- **TO DO**:
Reproduce every line of the listing below, substituting "segments" for "slices" and changing nothing else. Omit the pictures from your answer.
== DATA SECTION
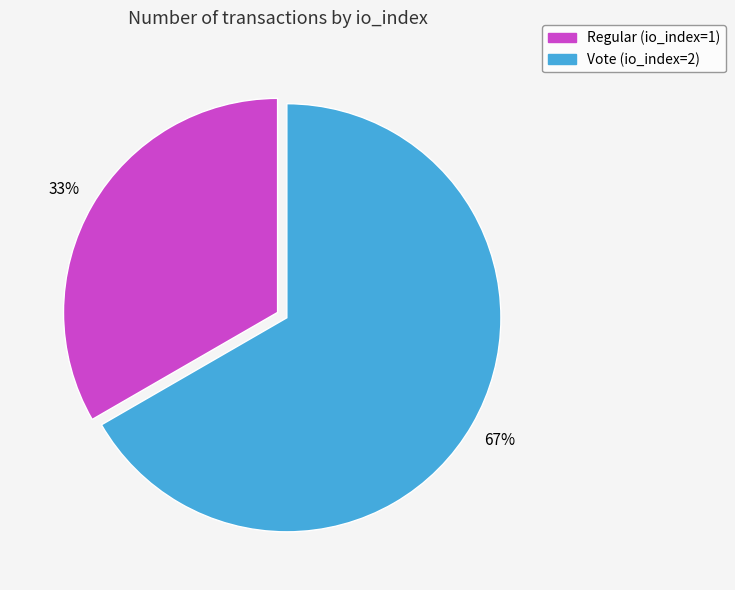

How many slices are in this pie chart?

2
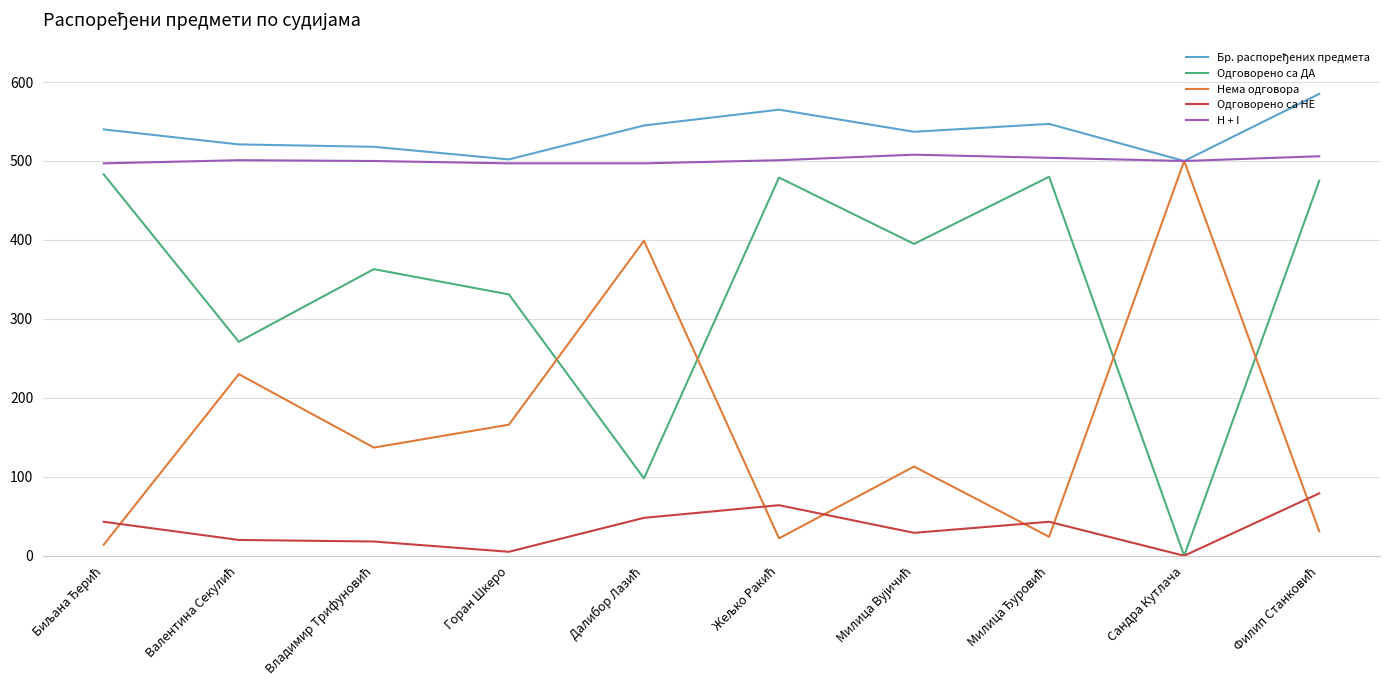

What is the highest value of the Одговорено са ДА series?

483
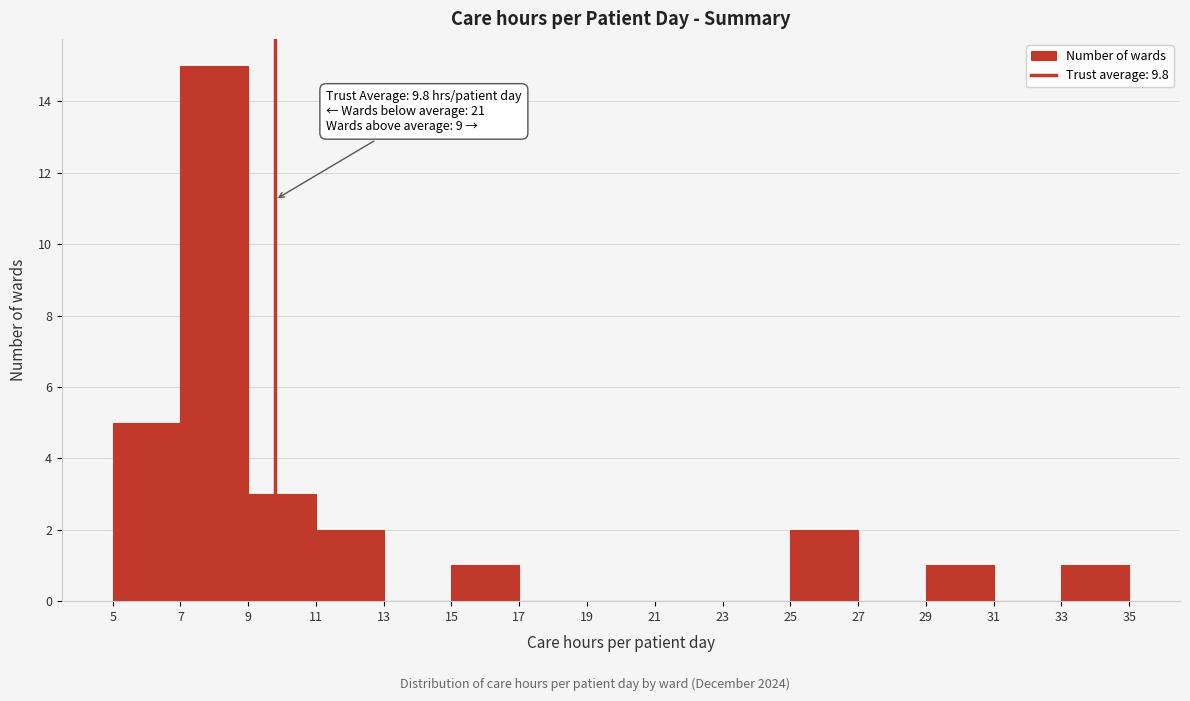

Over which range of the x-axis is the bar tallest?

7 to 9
====
- **RESPONSE TO THE EXERCISE**:
How many segments are in this pie chart?

2

What is the highest value of the Одговорено са ДА series?

483

Over which range of the x-axis is the bar tallest?

7 to 9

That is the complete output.